You can factor out common tests in if/elsif:

if    (FOO && BAR) { THING_A }
elsif (FOO && BAZ) { THING_B }

should be

if (FOO) {
    if    (BAR) { THING_A }
    elsif (BAZ) { THING_B }
}

The $. == $start && $line =~ /^P\|.../ test may be silly, because $start contains only the numbers of lines that start with P| – so the regex may be sufficient here.

Edit

If I have understood the script correctly then the following should yield a significant performance increase:

#!/usr/bin/perl
use strict;
use warnings;

my ($filename, $cancfile) = @ARGV;
open my $fh, "<", $filename or die "$0: Couldn't open $filename: $!";

my (@num, @lines);
while (<$fh>)
{
    push @lines, $_;
    push @num, $#lines if "P|" eq substr $_, 0, 2;
}

open my $outcanc, ">>", $cancfile or die "$0: Couldn't open $cancfile: $!";

for my $i ( 0 .. $#num )
{
    my $start = $num[$i];
    my $end   = ($num[$i+1] // @lines) - 1;
    # pre v5.10:
    # my $end = (defined $num[$i+1] ? $num[$i+1] : @lines) - 1

    if ($lines[$start] =~ /^P[|][0-9]{9}[|]1I[|]IR[|]/) {
        print {$outcanc} @lines[$start .. $end];
    } else {
        print STDOUT     @lines[$start .. $end];
    }
}

The script is cleaned up. The file is cached in an array. Only the parts of the array are iterated that are actually needed – we are down to O(n) from the previous O(n · m).

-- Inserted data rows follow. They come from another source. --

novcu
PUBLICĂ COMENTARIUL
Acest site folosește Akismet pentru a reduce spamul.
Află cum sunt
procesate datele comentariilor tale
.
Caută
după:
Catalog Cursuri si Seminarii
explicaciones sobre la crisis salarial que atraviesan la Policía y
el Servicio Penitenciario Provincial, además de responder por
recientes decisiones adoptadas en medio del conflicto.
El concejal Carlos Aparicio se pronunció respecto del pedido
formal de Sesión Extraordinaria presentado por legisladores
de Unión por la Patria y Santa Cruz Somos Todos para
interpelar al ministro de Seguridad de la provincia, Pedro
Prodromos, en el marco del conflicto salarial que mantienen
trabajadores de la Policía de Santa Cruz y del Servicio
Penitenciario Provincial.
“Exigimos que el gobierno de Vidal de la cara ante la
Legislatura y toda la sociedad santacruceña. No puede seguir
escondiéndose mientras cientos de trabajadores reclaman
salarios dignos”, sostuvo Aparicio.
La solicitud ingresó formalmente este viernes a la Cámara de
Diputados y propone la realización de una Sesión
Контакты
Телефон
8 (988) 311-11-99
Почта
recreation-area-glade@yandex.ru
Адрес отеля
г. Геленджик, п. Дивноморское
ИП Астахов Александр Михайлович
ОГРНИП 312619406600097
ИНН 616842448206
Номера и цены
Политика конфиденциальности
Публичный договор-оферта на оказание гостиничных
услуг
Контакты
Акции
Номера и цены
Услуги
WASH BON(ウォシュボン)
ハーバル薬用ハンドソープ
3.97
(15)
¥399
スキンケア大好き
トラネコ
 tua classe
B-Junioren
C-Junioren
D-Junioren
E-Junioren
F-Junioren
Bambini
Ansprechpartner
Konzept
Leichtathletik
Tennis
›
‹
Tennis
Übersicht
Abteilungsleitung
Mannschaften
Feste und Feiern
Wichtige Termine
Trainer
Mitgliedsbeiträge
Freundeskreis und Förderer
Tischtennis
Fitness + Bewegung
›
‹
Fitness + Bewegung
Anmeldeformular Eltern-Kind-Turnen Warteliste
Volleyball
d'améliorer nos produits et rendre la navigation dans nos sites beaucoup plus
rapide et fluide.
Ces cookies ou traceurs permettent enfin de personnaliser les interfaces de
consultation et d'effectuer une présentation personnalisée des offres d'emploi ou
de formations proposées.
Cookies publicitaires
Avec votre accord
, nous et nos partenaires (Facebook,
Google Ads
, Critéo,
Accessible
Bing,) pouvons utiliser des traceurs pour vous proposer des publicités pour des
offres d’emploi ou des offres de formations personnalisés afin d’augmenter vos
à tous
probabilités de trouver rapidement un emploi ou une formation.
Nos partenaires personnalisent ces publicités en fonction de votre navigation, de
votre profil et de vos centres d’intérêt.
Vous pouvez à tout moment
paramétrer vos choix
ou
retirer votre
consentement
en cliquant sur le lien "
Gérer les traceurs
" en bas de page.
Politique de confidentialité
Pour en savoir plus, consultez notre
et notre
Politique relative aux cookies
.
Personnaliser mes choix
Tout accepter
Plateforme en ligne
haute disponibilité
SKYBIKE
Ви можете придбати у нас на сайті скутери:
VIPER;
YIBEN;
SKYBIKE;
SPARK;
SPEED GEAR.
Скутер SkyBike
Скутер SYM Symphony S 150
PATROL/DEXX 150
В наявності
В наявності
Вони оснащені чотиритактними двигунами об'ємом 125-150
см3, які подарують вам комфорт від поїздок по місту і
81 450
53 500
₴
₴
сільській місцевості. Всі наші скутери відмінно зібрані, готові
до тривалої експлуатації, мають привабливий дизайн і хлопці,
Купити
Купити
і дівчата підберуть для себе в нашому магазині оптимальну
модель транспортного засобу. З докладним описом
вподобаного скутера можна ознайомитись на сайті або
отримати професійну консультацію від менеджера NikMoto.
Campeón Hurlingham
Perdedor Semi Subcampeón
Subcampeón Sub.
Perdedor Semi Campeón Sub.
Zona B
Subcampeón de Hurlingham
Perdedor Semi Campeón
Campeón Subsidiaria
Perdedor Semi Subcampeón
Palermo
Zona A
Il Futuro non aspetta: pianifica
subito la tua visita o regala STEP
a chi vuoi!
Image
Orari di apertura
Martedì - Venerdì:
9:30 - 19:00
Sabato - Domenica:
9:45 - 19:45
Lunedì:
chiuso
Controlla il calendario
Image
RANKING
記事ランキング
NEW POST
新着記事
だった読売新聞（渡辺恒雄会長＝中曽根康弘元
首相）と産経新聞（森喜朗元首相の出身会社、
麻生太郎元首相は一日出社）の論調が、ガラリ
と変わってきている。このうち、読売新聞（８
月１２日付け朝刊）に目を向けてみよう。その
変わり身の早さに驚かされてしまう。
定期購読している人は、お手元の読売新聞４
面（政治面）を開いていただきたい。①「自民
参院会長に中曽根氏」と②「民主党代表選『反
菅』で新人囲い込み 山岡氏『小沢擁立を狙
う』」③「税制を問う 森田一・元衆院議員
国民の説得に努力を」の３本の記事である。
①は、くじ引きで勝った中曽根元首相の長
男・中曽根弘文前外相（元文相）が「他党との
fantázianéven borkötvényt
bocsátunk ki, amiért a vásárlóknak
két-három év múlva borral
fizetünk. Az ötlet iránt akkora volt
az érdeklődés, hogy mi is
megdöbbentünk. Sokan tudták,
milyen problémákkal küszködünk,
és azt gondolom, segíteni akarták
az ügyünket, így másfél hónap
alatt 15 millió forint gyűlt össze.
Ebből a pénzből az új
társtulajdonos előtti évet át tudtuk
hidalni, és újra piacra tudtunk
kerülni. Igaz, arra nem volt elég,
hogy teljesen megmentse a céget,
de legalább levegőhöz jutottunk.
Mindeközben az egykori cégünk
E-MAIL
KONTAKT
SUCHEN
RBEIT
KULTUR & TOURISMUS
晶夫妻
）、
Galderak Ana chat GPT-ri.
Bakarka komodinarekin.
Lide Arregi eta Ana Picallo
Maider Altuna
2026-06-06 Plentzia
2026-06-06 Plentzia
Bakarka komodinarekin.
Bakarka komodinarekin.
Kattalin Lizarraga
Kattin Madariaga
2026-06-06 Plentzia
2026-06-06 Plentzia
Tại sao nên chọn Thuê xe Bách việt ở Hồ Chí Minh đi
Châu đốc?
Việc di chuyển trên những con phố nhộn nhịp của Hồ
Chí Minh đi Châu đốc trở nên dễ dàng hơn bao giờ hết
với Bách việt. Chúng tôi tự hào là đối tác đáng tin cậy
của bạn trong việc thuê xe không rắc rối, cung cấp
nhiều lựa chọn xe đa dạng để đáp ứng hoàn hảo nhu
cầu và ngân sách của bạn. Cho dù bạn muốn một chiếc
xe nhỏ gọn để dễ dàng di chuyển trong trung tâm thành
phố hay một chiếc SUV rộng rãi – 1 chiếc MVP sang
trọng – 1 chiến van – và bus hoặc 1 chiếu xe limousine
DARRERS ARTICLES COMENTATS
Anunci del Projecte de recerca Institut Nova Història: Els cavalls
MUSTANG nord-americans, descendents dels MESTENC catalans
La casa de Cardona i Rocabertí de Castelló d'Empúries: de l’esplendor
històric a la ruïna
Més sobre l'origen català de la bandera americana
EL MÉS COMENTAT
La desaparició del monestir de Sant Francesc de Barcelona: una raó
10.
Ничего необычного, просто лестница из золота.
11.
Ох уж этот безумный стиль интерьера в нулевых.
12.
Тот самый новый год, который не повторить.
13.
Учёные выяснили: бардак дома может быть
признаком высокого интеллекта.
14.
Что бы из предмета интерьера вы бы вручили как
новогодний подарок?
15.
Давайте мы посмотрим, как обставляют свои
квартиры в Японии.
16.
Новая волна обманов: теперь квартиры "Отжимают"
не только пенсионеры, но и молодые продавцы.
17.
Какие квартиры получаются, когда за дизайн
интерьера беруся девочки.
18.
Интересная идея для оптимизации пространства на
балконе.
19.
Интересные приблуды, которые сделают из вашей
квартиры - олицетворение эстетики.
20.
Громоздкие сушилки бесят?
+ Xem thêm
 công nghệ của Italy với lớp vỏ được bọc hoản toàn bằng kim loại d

For your future scripts: Proving behaviour around loops and mutating variables is not impossible, but tedious and annoying. Realizing that

for (1 .. @num) {
  $start = shift @num unless $next;  # aka "do this only in the first iteration"
  $next = shift @num:
  $end = $next - 1:
  while (<FH>) {
    ...
    $test = $. if eof
    ...
  }
  $end = ++test if $end < $start;
  $start = $next if $next;
}

is actually all about circumventing a possible undef in the 2nd shift takes some time. Instead of testing for eof in the inner loop, we can just pick the line number after the loop, so we don't need $test. Then we get:

$start = shift @num;
for my $i (1 .. @num) {
  $end = $num[$i] - 1:

  while (<FH>) { ... }

  $end = $. + 1 if $end < $start;  # $end < $start only true if not defined $num[$i]
  $start = $num[$i] if $num[$i];
}

After translating $i down by one we confine the out-of-bounds problem to one point only:

for my $i (0 .. $#num) {
  $start = $num[$i];
  $end = $num[$i+1] - 1; # HERE: $end = -1 if $i == $#num

  while (<FH>) { ... }
}
$end = $. + 1 if $end < $start;

After replacing the file reading with an array (careful, there is a difference of one between the array index and the line number), we see that the final file reading loop can be avoided if we pull that iteration into the for loop, because we know how many lines there are in total. So to say, we do

$end = ($num[$i+1] // $last_line_number) - 1;

Hopefully my cleaned up code is indeed equivalent to the original.